Pada 2020, Qorry memutuskan untuk mengajak ibu-ibu setempat membentuk kelompok batik yang diberi nama "Kelompok Batik Pangkal Babu." Melalui inisiatif ini, ia mengenalkan konsep “Konservasi Mangrove dalam Selembar Batik.” Ide dasarnya sederhana, yaitu menciptakan produk khas daerah yang memanfaatkan kekayaan alam sekitar tanpa merusaknya. Melalui kelompok batik ini, Qorry ingin menunjukkan bahwa konservasi dan ekonomi bisa berjalan berdampingan, saling menguntungkan satu sama lain.

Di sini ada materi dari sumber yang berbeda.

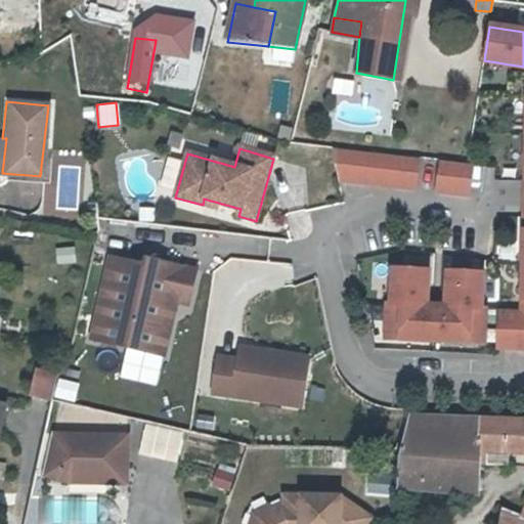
[(339,180),(342,151),(332,149),(338,180),(339,180)]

Awalnya, tidak semua orang percaya bahwa mangrove bisa memberi manfaat lebih dari sekadar tanaman pelindung pantai. Namun, perlahan-lahan, hasil karya dari tangan ibu-ibu Desa Tungkal 1 mulai mendapat pengakuan. Keindahan warna alami yang dihasilkan dari bahan mangrove menarik minat banyak orang. Tidak hanya memiliki nilai seni, tetapi setiap helai batik ini juga membawa pesan penting tentang pelestarian mangrove, yang secara tidak langsung melibatkan masyarakat luas untuk ikut serta dalam menjaga kelestarian lingkungan.


Qorry dan kelompok batiknya tak hanya berhasil memberikan warna pada kain, tetapi juga harapan baru bagi masyarakat sekitar. Keberhasilan batik mangrove ini berhasil menciptakan sumber pendapatan baru bagi ibu-ibu yang terlibat dalam produksi. Kini, setiap kali ada pesanan batik, mereka bekerja sama dengan penuh semangat, mengolah bahan pewarna dari alam, dan mewarnai kain dengan dedikasi yang sama seperti menjaga hutan mangrove di sekeliling mereka.

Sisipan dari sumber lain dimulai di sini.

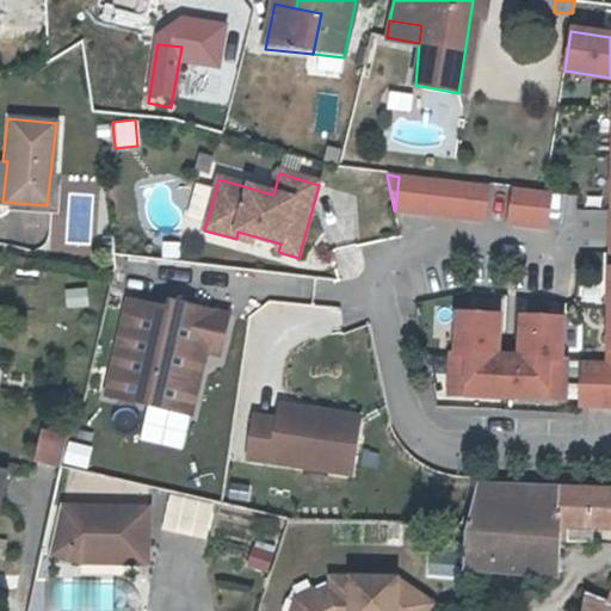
[(399,177),(395,210),(483,221),(488,186),(399,177)]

Batik Mangrove Pangkal Babu kini telah menjadi simbol bahwa pelestarian lingkungan tidak harus berbenturan dengan kesejahteraan ekonomi. Dengan memperkenalkan potensi ekologi sebagai peluang ekonomi, Qorry membuktikan bahwa ide konservasi dapat menghasilkan keuntungan berkelanjutan. Selain itu, keberadaan batik mangrove juga membawa kebanggaan tersendiri bagi masyarakat, terutama karena batik tersebut memuat cerita dan perjuangan lingkungan yang panjang.


Dalam perjalanannya, Qorry telah menghadapi banyak tantangan, termasuk skeptisisme dari sebagian orang. Namun, baginya, setiap keberhasilan, sekecil apa pun, adalah dorongan untuk terus maju dan mencari inovasi baru. Melalui Satu Indonesia Awards, kiprah Qorry sebagai inspirasi bangsa mendapatkan pengakuan yang layak. Di balik setiap helaian batik dan setiap warna yang dipadukan dengan hati-hati, terdapat perjuangan dan ketekunan seorang Qorry Oktaviani dalam menjaga alam sembari membangun ekonomi masyarakat di sekitarnya. 


Kini, Qorry Oktaviani tak hanya menjadi pahlawan bagi desa kecilnya, tetapi juga menjadi simbol inspirasi bagi generasi muda Indonesia tentang pentingnya menjaga kelestarian lingkungan dan bagaimana cara kita bisa hidup berdampingan dengan alam yang penuh potensi.